Kali is een belangrijke voedingsstof voor aardappelen. Bij de keuze voor meer of minder kali doen meerdere argumenten de ronde. Chris van den Boogaart, buitendienstmedewerker in de regio Limburg, Oost- en Midden-Brabant geeft duidelijkheid.

Bij zijn ervaringen met telers heeft Van den Boogaart diverse argumenten gehoord om wel of geen kali te strooien. Drie praktijkvoorbeelden met antwoord van de teler en de reactie van van den Boogaart op de volgende vraag:

‘Hoeveel kali strooi je op jouw aardappelen?’

Teler: ,,Niks, want met drijfmest geef ik voldoende en mijn aardappelen worden afland verwerkt.’’
Van den Boogaart: ,,Deze teler vergeet dat kaligebrek een gewas 2-3 weken vervroegd kan doen afsterven.’’

Teler: ,,Afhankelijk van de K-getal volgens bodemonderzoek.’’
Van den Boogaart: ,, K-getal zegt niet altijd alles over de beschikbaarheid van kali. Omdat zijn perceel kalifixerend is, is extra direct opneembare kali nodig.’’

Teler: ,,200 kg meer dan het advies om blauw te voorkomen.’’
Van den Boogaart: ,,Deze teler teelt voornamelijk Agria’s voor opslag bij gemiddelde onderwatergewichten van 390. Hij is zelfs blij met een lichte daling van onderwatergewicht. Hoge onderwatergewichten leiden namelijk tot meer gevoeligheid voor blauw. Dus een goede actie.

Kali, enkele feiten:
  • Aanvoer via bodem, organische mest en kunstmest.
  • Kali beperkt blauw bij fritesaardappelen.
  • Kali zorgt voor stevigheid van de plant.
  • Kali houdt vocht in aardappel beter vast.
  • Hoog kaligehalte, betere bakkleur.
  • Kaligebrek leidt tot opbrengstderving.
Wel of geen verlaging van owg?

Op kleigrond wordt kali in de wintermaanden of vroege voorjaar als bouwplanbemesting gegeven. Bij rassen met een relatief laag onderwatergewicht (owg) kun je niet onbeperkt kali geven, omdat dat het owg verlaagt. Zolang de gift binnen 200 kg/ha blijft, valt dat verlies mee.
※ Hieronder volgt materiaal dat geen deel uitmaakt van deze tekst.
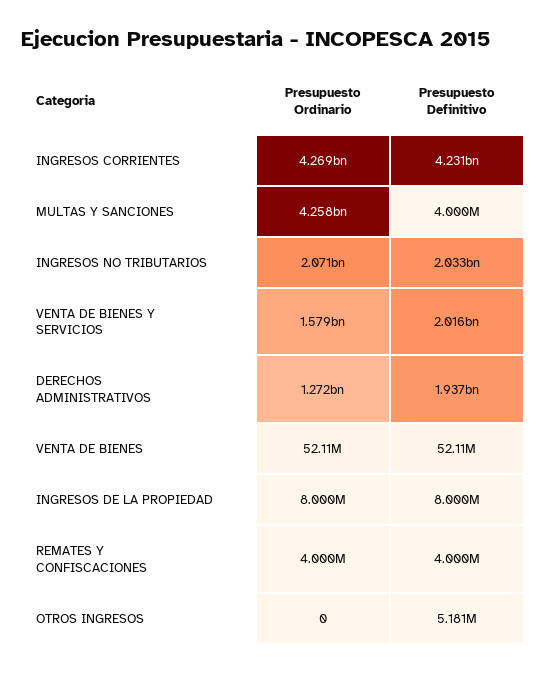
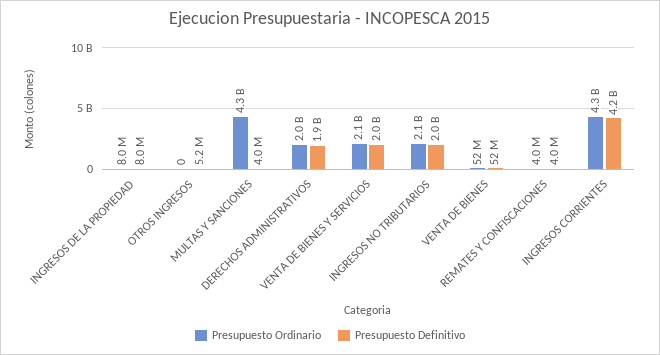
  {
    "Presupuesto Ordinario": {
      "INGRESOS CORRIENTES": 4269000000,
      "MULTAS Y SANCIONES": 4258000000,
      "INGRESOS NO TRIBUTARIOS": 2071000000,
-     "VENTA DE BIENES Y SERVICIOS": 1579000000,
+     "VENTA DE BIENES Y SERVICIOS": 2100000000,
-     "DERECHOS ADMINISTRATIVOS": 1272000000,
+     "DERECHOS ADMINISTRATIVOS": 2000000000,
      "VENTA DE BIENES": 52110000,
      "INGRESOS DE LA PROPIEDAD": 8000000,
      "REMATES Y CONFISCACIONES": 4000000,
      "OTROS INGRESOS": 0
    },
    "Presupuesto Definitivo": {
      "INGRESOS CORRIENTES": 4231000000,
      "MULTAS Y SANCIONES": 4000000,
      "INGRESOS NO TRIBUTARIOS": 2033000000,
      "VENTA DE BIENES Y SERVICIOS": 2016000000,
      "DERECHOS ADMINISTRATIVOS": 1937000000,
      "VENTA DE BIENES": 52110000,
      "INGRESOS DE LA PROPIEDAD": 8000000,
      "REMATES Y CONFISCACIONES": 4000000,
      "OTROS INGRESOS": 5181000
    }
  }

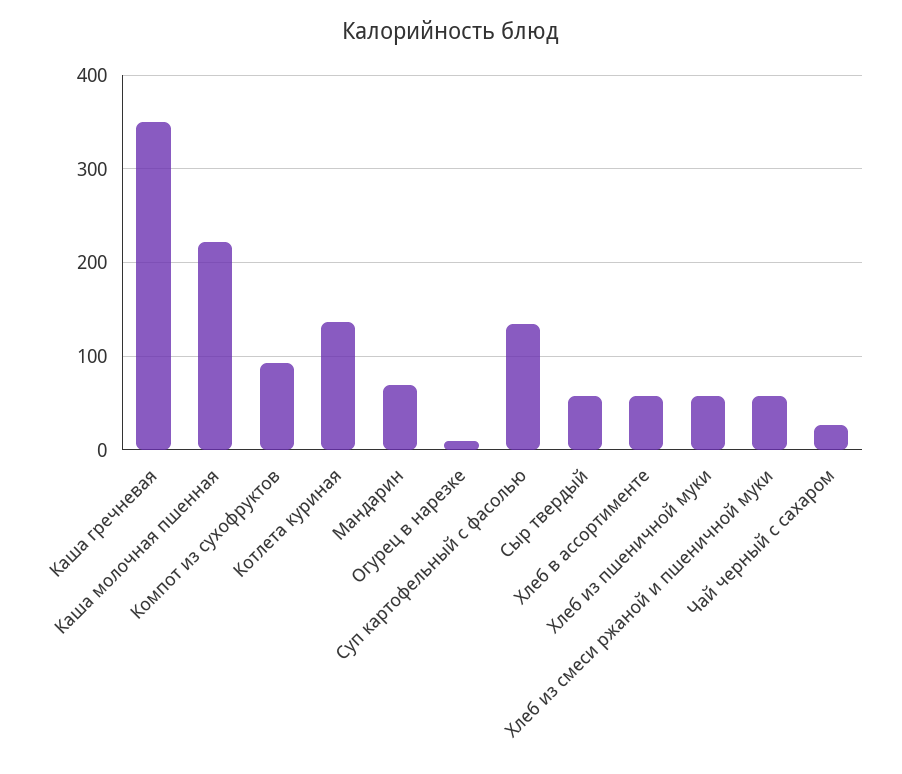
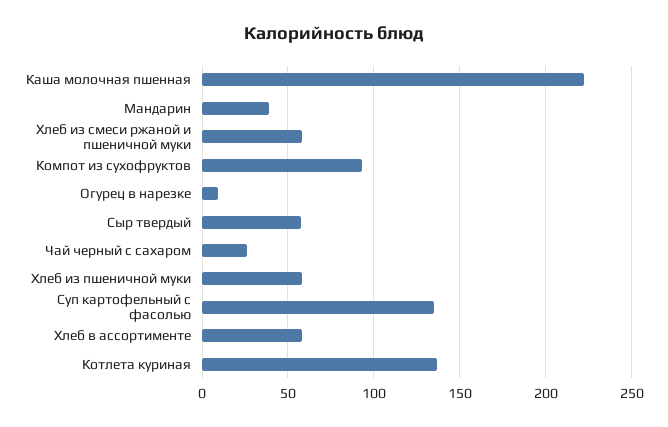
  {
-   "Каша гречневая": 350,
    "Каша молочная пшенная": 220,
    "Компот из сухофруктов": 95,
    "Котлета куриная": 135,
-   "Мандарин": 70,
+   "Мандарин": 40,
    "Огурец в нарезке": 10,
    "Суп картофельный с фасолью": 135,
    "Сыр твердый": 60,
    "Хлеб в ассортименте": 60,
    "Хлеб из пшеничной муки": 60,
    "Хлеб из смеси ржаной и пшеничной муки": 60,
    "Чай черный с сахаром": 25
  }

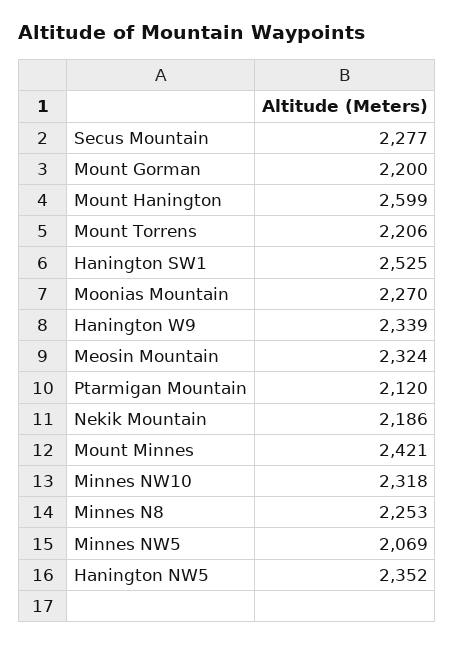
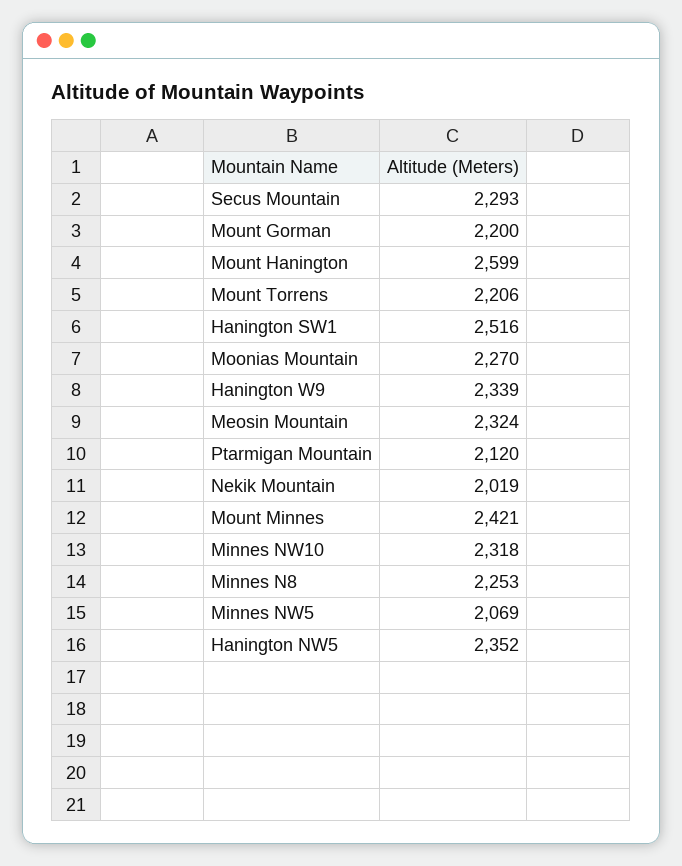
  {
-   "Secus Mountain": 2277,
+   "Secus Mountain": 2293,
    "Mount Gorman": 2200,
    "Mount Hanington": 2599,
    "Mount Torrens": 2206,
-   "Hanington SW1": 2525,
+   "Hanington SW1": 2516,
    "Moonias Mountain": 2270,
    "Hanington W9": 2339,
    "Meosin Mountain": 2324,
    "Ptarmigan Mountain": 2120,
-   "Nekik Mountain": 2186,
+   "Nekik Mountain": 2019,
    "Mount Minnes": 2421,
    "Minnes NW10": 2318,
    "Minnes N8": 2253,
    "Minnes NW5": 2069,
    "Hanington NW5": 2352
  }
Voor de vlokkenverwerking van dubbeldoelrassen (zetmeel/vlokken) geeft extra kali een betere kwaliteit (suikergehalte en vleeskleur) en een hogere opbrengst. De financiële nadelen van verlaging van het owg bij rassen met een hoog OWG(>500 gram) zijn nihil of beperkt.

Meten is weten:bodem als basis

Van den Boogaart hecht veel waarde aan grondonderzoek en gehaltes in drijfmest die bekend zijn. De bodem moet volgens mij de basis zijn voor een goede groei. Dat betekent dat je beschikbaarheid van kali moet meten. Met varkensdrijfmest is de kaliaanvoer bijvoorbeeld een stuk lager dan bij runderdrijfmest. Op klei is een keer per vier jaar onderzoek voldoende, op zand kan het beschikbaarheid van kalil meer variëren vanwege onder andere uitspoeling.’’

Eventueel bijsturen in gewas

In de Achterhoek en het Zuidoosten van Nederland worden veel aardappelen geteeld op ‘vreemde’ grond (zoals gras). Daar is vaak geen grondonderzoek van bekend. In het seizoen is het goed mogelijk om dan ook in het gewas via bladstelen nitraat en kali te meten en mogelijk bij te sturen. Kali-60 bevat weliswaar chloor, maar kan in het voorjaar goed worden toegepast tot giften van 200 kg.